**About this exercise**
What is needed is the number of lines in the data below that include "ankle", stated by itself.

**Stored entries**
╔══
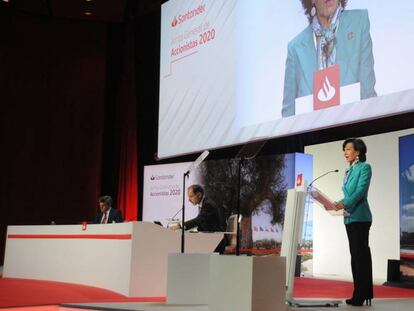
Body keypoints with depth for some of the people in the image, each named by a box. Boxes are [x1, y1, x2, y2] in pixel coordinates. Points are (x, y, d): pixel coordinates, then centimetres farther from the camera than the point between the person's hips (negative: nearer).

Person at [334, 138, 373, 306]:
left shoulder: (364, 167, -5)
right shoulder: (349, 171, 18)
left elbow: (360, 191, -16)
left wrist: (344, 204, -27)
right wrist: (338, 204, 5)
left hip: (359, 217, -9)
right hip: (349, 217, 9)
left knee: (360, 254, -9)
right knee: (357, 255, 9)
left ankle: (360, 295, -8)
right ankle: (364, 293, 13)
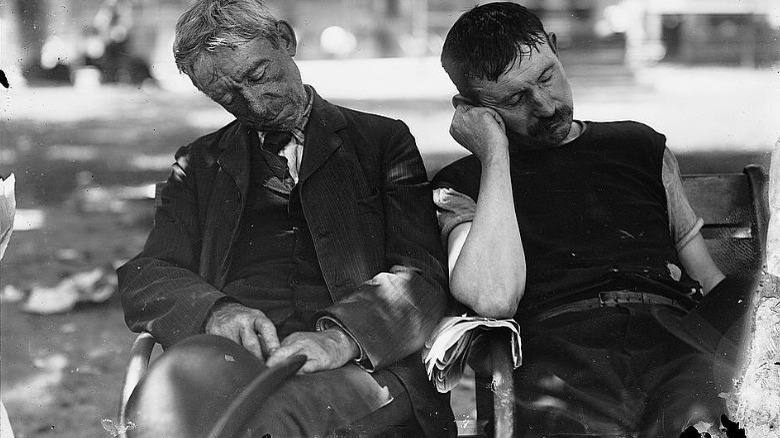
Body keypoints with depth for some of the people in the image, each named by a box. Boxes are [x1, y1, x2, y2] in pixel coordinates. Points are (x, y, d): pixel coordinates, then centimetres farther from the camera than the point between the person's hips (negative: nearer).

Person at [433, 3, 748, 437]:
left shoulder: (640, 145, 26)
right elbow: (494, 299, -5)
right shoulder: (462, 185, 16)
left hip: (672, 339, 2)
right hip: (559, 352, -2)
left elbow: (713, 286, 26)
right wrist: (494, 153, 3)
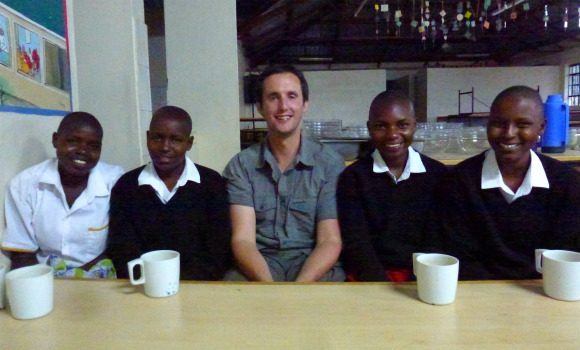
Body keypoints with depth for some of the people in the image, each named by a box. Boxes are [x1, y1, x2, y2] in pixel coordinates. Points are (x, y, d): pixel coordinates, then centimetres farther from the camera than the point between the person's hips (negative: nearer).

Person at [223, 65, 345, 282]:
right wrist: (269, 287, -25)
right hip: (258, 266, 0)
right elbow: (242, 239, -6)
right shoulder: (240, 165, 3)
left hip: (313, 266, 0)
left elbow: (330, 241, -4)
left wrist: (299, 287, -22)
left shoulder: (330, 164, 1)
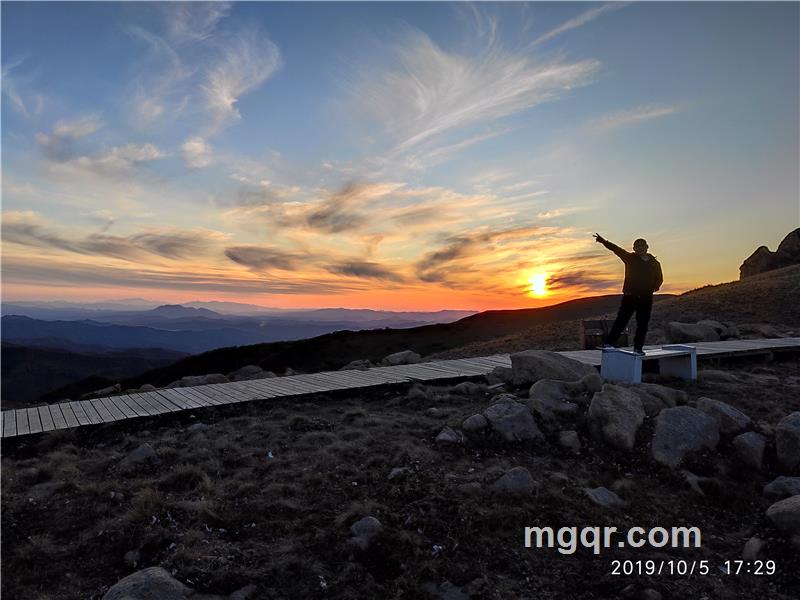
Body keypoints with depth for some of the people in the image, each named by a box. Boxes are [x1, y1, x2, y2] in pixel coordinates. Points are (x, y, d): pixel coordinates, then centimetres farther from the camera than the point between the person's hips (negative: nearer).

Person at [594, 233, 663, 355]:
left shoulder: (655, 263, 8)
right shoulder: (630, 258, 1)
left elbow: (659, 278, 19)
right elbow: (616, 249, -11)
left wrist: (655, 286, 1)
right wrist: (603, 241, -23)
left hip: (646, 299, 3)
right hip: (630, 296, -2)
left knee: (642, 325, 6)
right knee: (621, 320, -6)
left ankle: (638, 347, 17)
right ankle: (609, 343, -3)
╚══
**Result of the exercise**
4